The Suleman Group, the development arm and family office of the Suleman family, has held the site in the gentrifying former industrial suburb for two decades.
A final smaller lot was acquired in 2014 for $1.2 million with a permit secured at VCAT in 2017.
Suleman managing director Sam Suleman said the decision for the family to move forward with its vision had been driven by underlying housing demand fundamentals and a rapid rise in demand for quality residential dwellings in the area.
“We are acutely aware that with the a lack of project commencements in the coming year, commencing construction of a build-to-rent precinct as a countercyclical development play means we will be ready to deliver much-needed new accommodation to the rental market by 2022 and beyond.”
Build-to-rent developments, designed for renting professionally-managed apartments on a long-term basis, are now serving as an appropriate response to dragging housing affordability, rising unemployment and falling consumer confidence.
During recent years Mirvac has spearheaded Australia’s push into the emerging institutional asset class.
The developer launched its $1 billion Australian Build-to-Rent Club in July of 2018 and by 2023 will have a total of 1,600 build-to-rent apartments.
Mirvac, in collaboration with Milieu, is progressing a project in Brunswick in Melbourne’s inner north which is scheduled for completion in late 2024.
Construction of Mirvac’s Melbourne build-to-rent project at Queen Victoria Markets is also under way.

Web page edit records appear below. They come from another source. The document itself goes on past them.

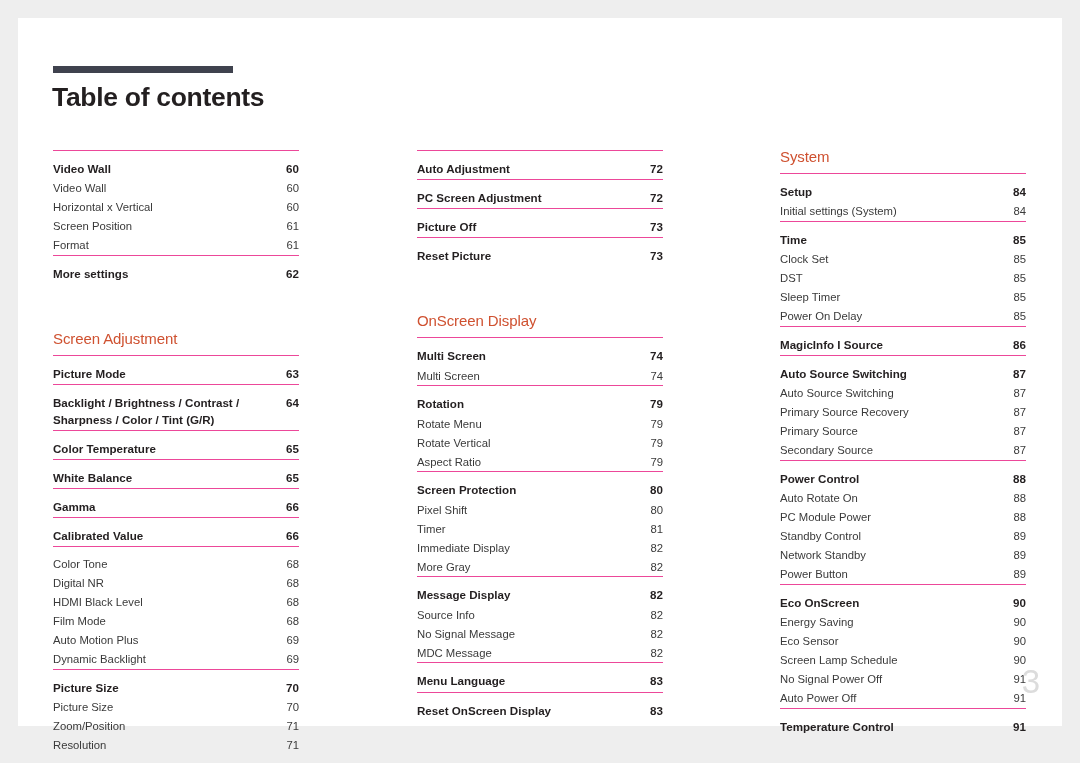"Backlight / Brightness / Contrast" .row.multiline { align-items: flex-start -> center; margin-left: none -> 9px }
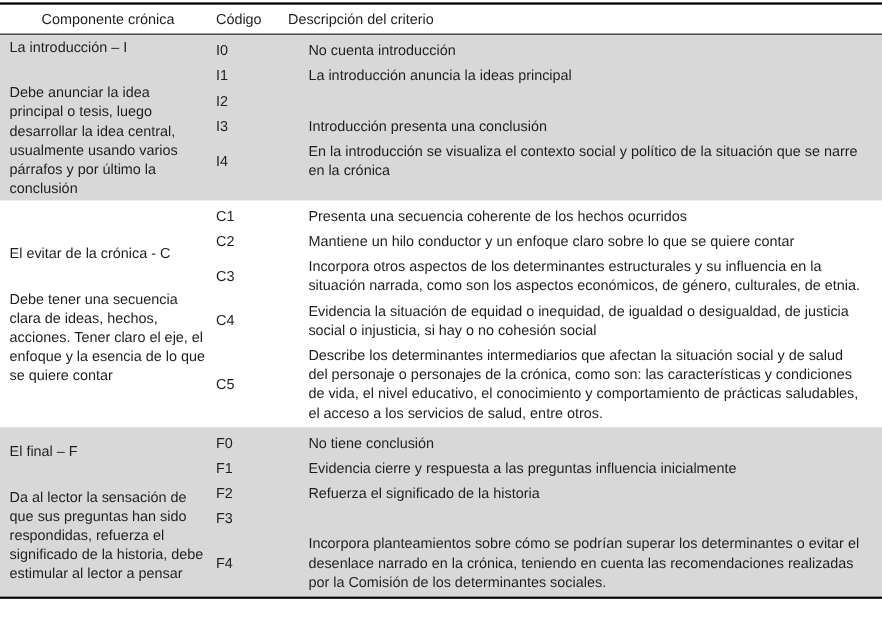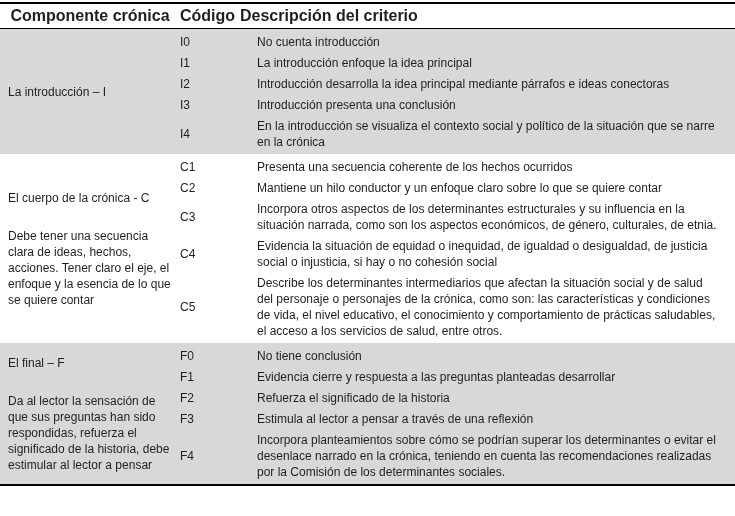"Componente crónica" .th { font-size: 16px -> 12px; font-weight: bold -> none }
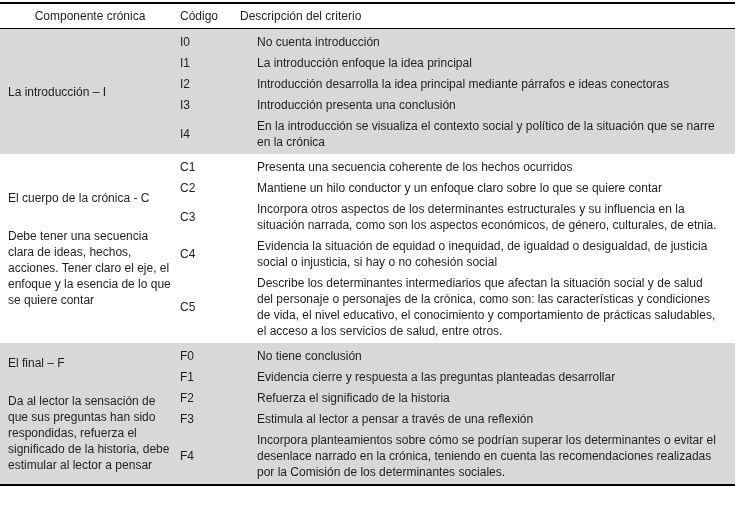"La introducción enfoque la idea" div.desc { text: enfoque la idea -> anuncia la ideas }
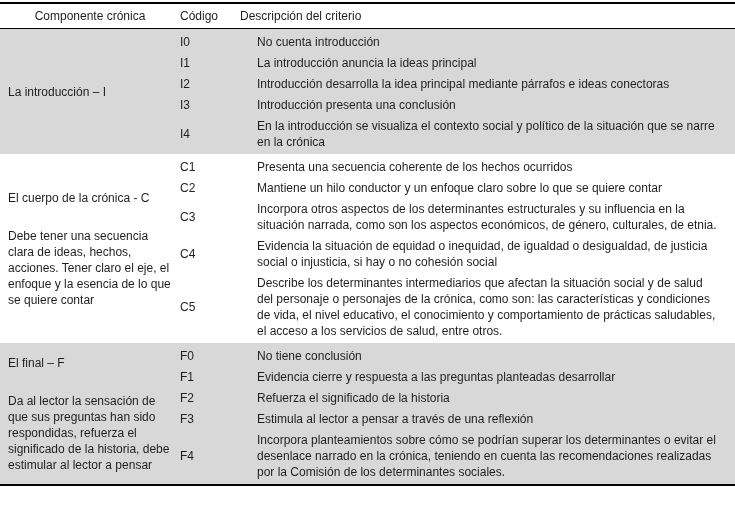"Debe anunciar la idea principal" div.comp-desc { html: none -> <div>Debe anunciar la idea principal o tesis, luego desarrollar la idea central, usualmente usando varios párrafos y por último la conclusión</div> }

Greystar, whose parent company is the biggest operator of apartments in the US, holds two adjoining sites in Melbourne’s South Yarra, set to be turned into a mixed-use precinct with more than 500 build-to-rent apartments by 2023.
And Melbourne developer Assemble is pressing ahead with its second build-to-rent development at Kensington in the city’s inner-north, offering residents the option to buy their apartment at the end of a five-year rental period.